:: Records for the task
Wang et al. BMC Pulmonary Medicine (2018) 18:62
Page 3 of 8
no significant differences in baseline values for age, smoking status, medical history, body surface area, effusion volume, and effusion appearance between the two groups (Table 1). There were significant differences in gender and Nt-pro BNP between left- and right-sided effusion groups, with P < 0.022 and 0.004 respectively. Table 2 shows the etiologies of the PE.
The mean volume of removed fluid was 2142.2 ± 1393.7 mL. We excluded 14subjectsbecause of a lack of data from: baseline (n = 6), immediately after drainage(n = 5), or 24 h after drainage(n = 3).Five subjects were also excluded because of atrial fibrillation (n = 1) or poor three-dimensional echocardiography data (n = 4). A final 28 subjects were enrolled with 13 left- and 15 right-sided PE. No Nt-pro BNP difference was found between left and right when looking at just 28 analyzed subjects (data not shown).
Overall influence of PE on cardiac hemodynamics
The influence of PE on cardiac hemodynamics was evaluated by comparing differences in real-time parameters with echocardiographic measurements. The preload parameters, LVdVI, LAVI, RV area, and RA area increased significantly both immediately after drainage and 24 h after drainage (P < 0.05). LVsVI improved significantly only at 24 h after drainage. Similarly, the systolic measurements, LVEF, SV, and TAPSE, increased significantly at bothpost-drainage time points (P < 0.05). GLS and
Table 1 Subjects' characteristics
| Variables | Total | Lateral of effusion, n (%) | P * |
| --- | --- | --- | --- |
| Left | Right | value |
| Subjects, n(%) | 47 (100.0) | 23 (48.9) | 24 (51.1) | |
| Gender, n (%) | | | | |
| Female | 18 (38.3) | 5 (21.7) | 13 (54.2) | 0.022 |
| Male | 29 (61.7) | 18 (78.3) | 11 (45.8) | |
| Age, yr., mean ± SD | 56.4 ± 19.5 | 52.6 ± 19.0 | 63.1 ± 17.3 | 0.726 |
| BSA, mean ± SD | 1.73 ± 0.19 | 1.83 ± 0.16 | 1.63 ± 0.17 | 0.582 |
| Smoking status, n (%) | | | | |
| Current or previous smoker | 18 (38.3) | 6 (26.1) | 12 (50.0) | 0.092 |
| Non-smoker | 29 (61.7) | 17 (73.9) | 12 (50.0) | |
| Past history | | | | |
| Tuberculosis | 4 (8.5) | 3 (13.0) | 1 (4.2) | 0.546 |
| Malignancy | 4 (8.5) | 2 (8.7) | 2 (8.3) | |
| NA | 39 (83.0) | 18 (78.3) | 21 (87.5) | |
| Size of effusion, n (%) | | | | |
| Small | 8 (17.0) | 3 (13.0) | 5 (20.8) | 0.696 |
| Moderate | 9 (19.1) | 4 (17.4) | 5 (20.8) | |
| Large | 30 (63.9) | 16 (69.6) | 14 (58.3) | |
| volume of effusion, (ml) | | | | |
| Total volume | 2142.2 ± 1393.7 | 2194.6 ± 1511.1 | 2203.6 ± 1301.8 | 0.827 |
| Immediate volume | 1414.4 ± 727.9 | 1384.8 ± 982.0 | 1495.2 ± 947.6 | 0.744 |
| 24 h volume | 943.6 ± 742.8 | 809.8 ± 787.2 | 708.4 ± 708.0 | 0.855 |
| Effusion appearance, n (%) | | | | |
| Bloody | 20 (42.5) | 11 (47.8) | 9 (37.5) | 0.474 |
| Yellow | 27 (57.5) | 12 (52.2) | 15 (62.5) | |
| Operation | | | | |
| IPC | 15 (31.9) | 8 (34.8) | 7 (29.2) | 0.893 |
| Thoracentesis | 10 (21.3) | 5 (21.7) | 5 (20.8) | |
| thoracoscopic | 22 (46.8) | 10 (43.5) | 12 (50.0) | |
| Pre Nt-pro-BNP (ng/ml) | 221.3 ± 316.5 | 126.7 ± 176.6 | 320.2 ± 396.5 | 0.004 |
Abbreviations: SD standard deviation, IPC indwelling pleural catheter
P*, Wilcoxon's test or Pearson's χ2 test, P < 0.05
::::
### Task details
Start with the line above that contains "(4.2) | 0.546 |" and stop after the line that contains "Abbreviations: SD standard". Output those lines exactly, and only those.

### Exercise output
| Tuberculosis | 4 (8.5) | 3 (13.0) | 1 (4.2) | 0.546 |
| Malignancy | 4 (8.5) | 2 (8.7) | 2 (8.3) | |
| NA | 39 (83.0) | 18 (78.3) | 21 (87.5) | |
| Size of effusion, n (%) | | | | |
| Small | 8 (17.0) | 3 (13.0) | 5 (20.8) | 0.696 |
| Moderate | 9 (19.1) | 4 (17.4) | 5 (20.8) | |
| Large | 30 (63.9) | 16 (69.6) | 14 (58.3) | |
| volume of effusion, (ml) | | | | |
| Total volume | 2142.2 ± 1393.7 | 2194.6 ± 1511.1 | 2203.6 ± 1301.8 | 0.827 |
| Immediate volume | 1414.4 ± 727.9 | 1384.8 ± 982.0 | 1495.2 ± 947.6 | 0.744 |
| 24 h volume | 943.6 ± 742.8 | 809.8 ± 787.2 | 708.4 ± 708.0 | 0.855 |
| Effusion appearance, n (%) | | | | |
| Bloody | 20 (42.5) | 11 (47.8) | 9 (37.5) | 0.474 |
| Yellow | 27 (57.5) | 12 (52.2) | 15 (62.5) | |
| Operation | | | | |
| IPC | 15 (31.9) | 8 (34.8) | 7 (29.2) | 0.893 |
| Thoracentesis | 10 (21.3) | 5 (21.7) | 5 (20.8) | |
| thoracoscopic | 22 (46.8) | 10 (43.5) | 12 (50.0) | |
| Pre Nt-pro-BNP (ng/ml) | 221.3 ± 316.5 | 126.7 ± 176.6 | 320.2 ± 396.5 | 0.004 |
Abbreviations: SD standard deviation, IPC indwelling pleural catheter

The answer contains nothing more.